What’s a Jewish orphanage?

The Hebrew Orphan’s Home of Hudson County in its time

The Hebrew Orphan’s Home of Hudson County opened in 1915 and was certified the next year.

It’s notable in the context of a story about the Jewish Home Family because all the rest of the organization began right there. It’s also striking for modern readers because the concept of a home for Jewish orphans seems odd. We don’t have orphanages much any more — luckily, we don’t need them much any more — and somehow it seems that Jewish children bereft of their parents always would have families to take them in.

When we think that, we forget about the realities of immigrant early-20th-century life.

Dr. Reena Sigman Friedman, a historian who now teaches at the Reconstructionist Rabbinical College in Philadelphia, studied Jewish orphanages for her doctoral dissertation, and then turned it into a book, “These Are Our Children: Jewish Orphanages in the United States, 1880–1925.”

“The great majority of the orphans in the orphanages I studied were not full orphans,” Dr. Friedman said. “They were half orphans” —one of their parents had either died or deserted the family — “or they were the children of destitute parents, or one or both of their parents had tuberculosis.”

New Jersey certified the incorporation of the Hebrew Orphan’s Home of New Jersey in 1916.
New Jersey certified the incorporation of the Hebrew Orphan’s Home of New Jersey in 1916.

Some of the children would stay in the orphanage for short stints, while others would be in, on average, for four to 10 years, she said. When parents, other family members, or older siblings could bring them home, they did. While there were asylums for babies, most infants were able to stay with family members; the youngest children in orphanages generally were about 5. They aged out at 16 — often the orphanages would find apprenticeships for those teenagers, and at times their families could take them back when they were old enough to contribute rather than take from the family coffers.
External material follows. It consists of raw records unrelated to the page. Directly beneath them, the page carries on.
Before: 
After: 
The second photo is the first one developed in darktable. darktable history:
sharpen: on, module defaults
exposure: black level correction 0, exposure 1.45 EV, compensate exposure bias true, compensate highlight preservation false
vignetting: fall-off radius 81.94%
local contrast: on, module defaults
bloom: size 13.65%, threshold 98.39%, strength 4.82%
Sibling groups often were broken up, Dr. Friedman said. On the other hand, parents often were allowed to visit, particularly in smaller orphanages, like the Jersey City one. “They were trying to Americanize the kids, so they didn’t want too much contact at first, but those rules liberalized over time,” she said.
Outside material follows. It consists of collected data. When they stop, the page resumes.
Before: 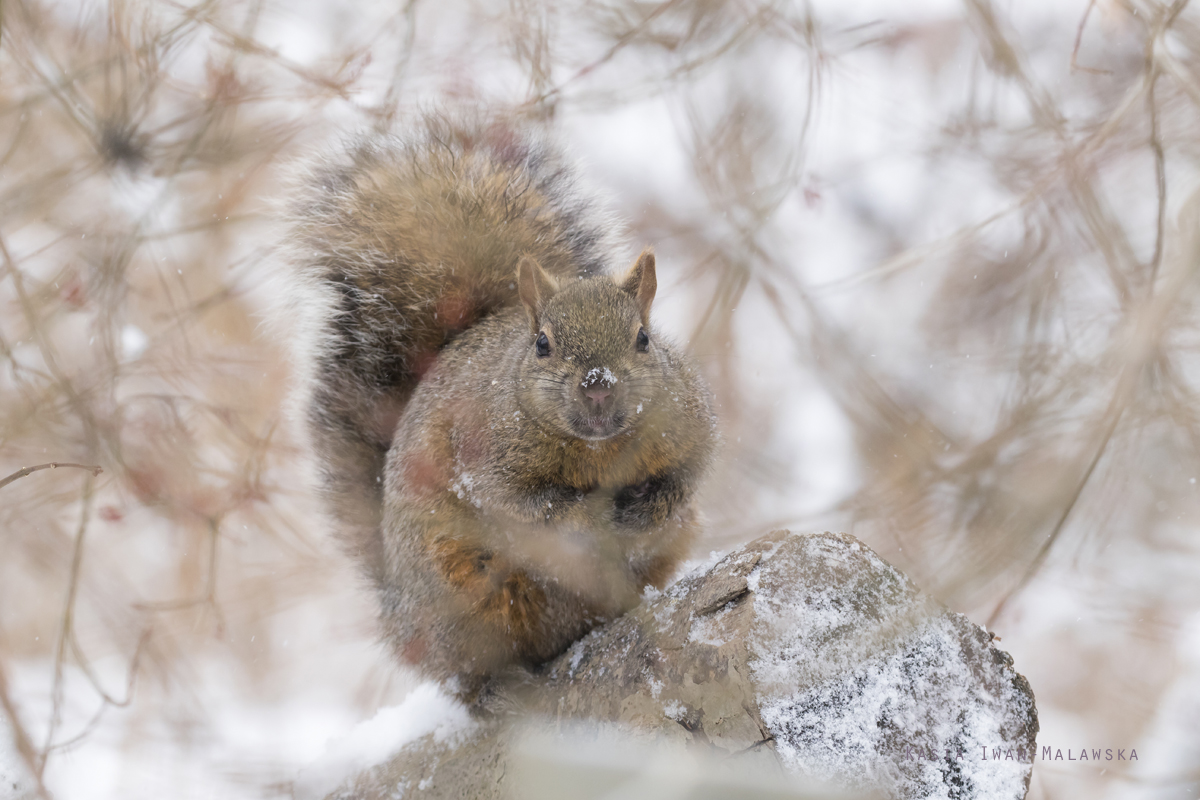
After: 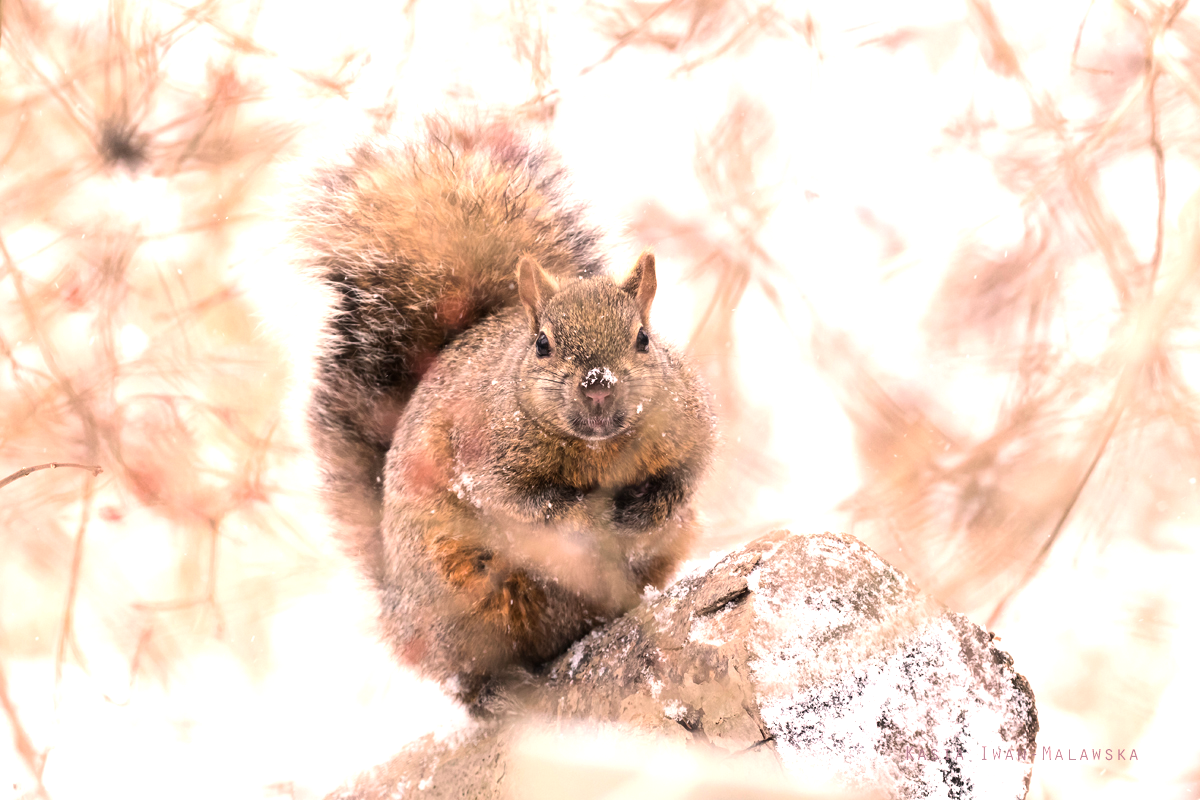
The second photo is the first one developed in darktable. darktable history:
white balance: red 1.127, blue 0.943
exposure: compensate highlight preservation false
tone equalizer: -8 EV -1.08 EV, -7 EV -1.01 EV, -6 EV -0.867 EV, -5 EV -0.578 EV, -3 EV 0.578 EV, -2 EV 0.867 EV, -1 EV 1.01 EV, +0 EV 1.08 EV, edges refinement/feathering 500, mask exposure compensation -1.57 EV, preserve details no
Jewish orphanages, like their Catholic counterparts, often were created to offer an alternative to the Protestant institutions that took in Jewish children but either overtly or covertly tried to convert them. Jewish orphanages taught Jewish values, but at least at first those values were specifically liberal, and often unlike those the children would have known from home. Later, Orthodox orphanages were created; food would no longer be kosher-style but actually kosher, Dr. Friedman said. “There were a lot of similarities between Jewish and non-Jewish orphanages, but my sense is that because there was a long history of Jewish child care institutions in Europe, and because there are the biblical mandates to take care of orphans, in general there was somewhat more of a Jewish sensibility, and a little more compassion,” she added.